» **PROBLEM REQUIREMENTS**:
Begin the copy at the line containing "destaca por garantir" in the data below and end it at the line containing "Ville de Quiévrechain", keeping each line exact and leaving out pictures.

» **RECORDS SUPPLIED**:

▼

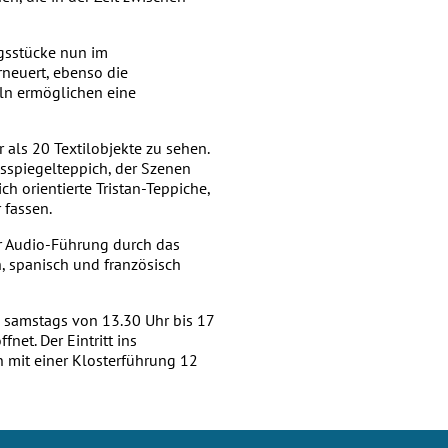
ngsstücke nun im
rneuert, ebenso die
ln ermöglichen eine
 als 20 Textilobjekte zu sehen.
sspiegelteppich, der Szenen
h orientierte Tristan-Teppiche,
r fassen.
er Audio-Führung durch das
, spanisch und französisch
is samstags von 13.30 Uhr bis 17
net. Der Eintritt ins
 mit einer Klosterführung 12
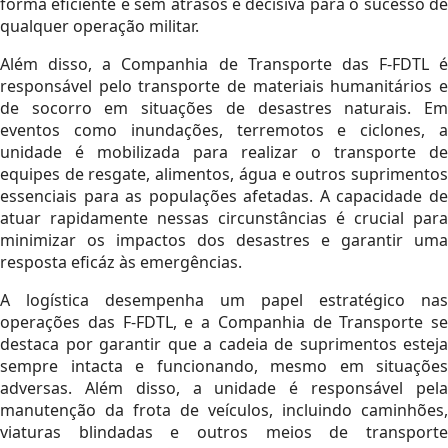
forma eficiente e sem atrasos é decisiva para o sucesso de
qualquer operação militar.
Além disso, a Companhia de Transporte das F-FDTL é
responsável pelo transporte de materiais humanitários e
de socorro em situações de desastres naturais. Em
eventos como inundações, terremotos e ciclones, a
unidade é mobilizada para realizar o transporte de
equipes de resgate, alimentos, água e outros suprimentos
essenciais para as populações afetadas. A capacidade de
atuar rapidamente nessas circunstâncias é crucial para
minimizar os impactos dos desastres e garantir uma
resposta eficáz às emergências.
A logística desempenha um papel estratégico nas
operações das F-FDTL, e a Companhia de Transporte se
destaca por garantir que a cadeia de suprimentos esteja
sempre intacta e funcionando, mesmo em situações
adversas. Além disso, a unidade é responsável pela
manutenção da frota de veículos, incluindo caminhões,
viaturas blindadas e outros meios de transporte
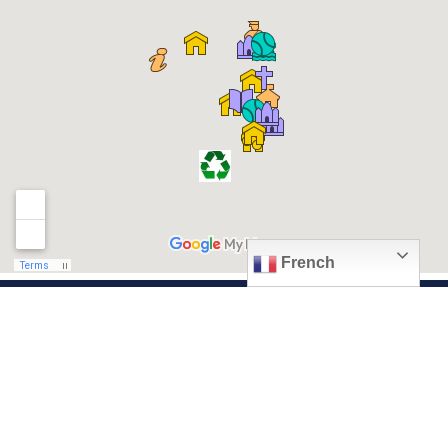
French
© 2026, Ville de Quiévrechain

▲
▼

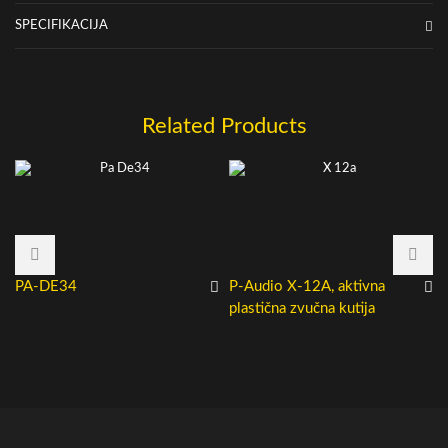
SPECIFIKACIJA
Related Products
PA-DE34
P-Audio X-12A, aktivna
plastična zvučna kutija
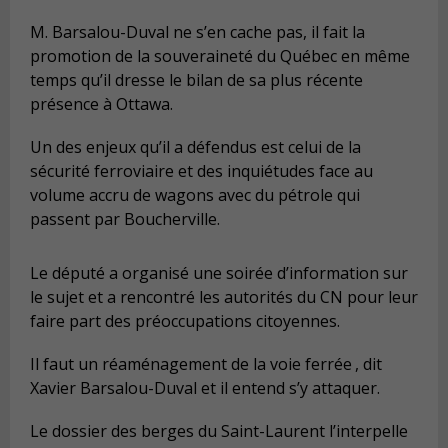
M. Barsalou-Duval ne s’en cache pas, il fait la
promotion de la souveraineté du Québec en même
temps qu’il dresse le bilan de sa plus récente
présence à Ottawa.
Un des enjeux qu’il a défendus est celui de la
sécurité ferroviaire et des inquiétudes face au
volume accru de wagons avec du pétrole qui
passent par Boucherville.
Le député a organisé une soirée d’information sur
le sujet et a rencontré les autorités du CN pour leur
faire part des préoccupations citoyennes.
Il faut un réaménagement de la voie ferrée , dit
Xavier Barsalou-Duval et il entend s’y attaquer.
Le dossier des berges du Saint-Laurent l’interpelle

▲

» **YOUR SOLUTION**:
destaca por garantir que a cadeia de suprimentos esteja
sempre intacta e funcionando, mesmo em situações
adversas. Além disso, a unidade é responsável pela
manutenção da frota de veículos, incluindo caminhões,
viaturas blindadas e outros meios de transporte
French
© 2026, Ville de Quiévrechain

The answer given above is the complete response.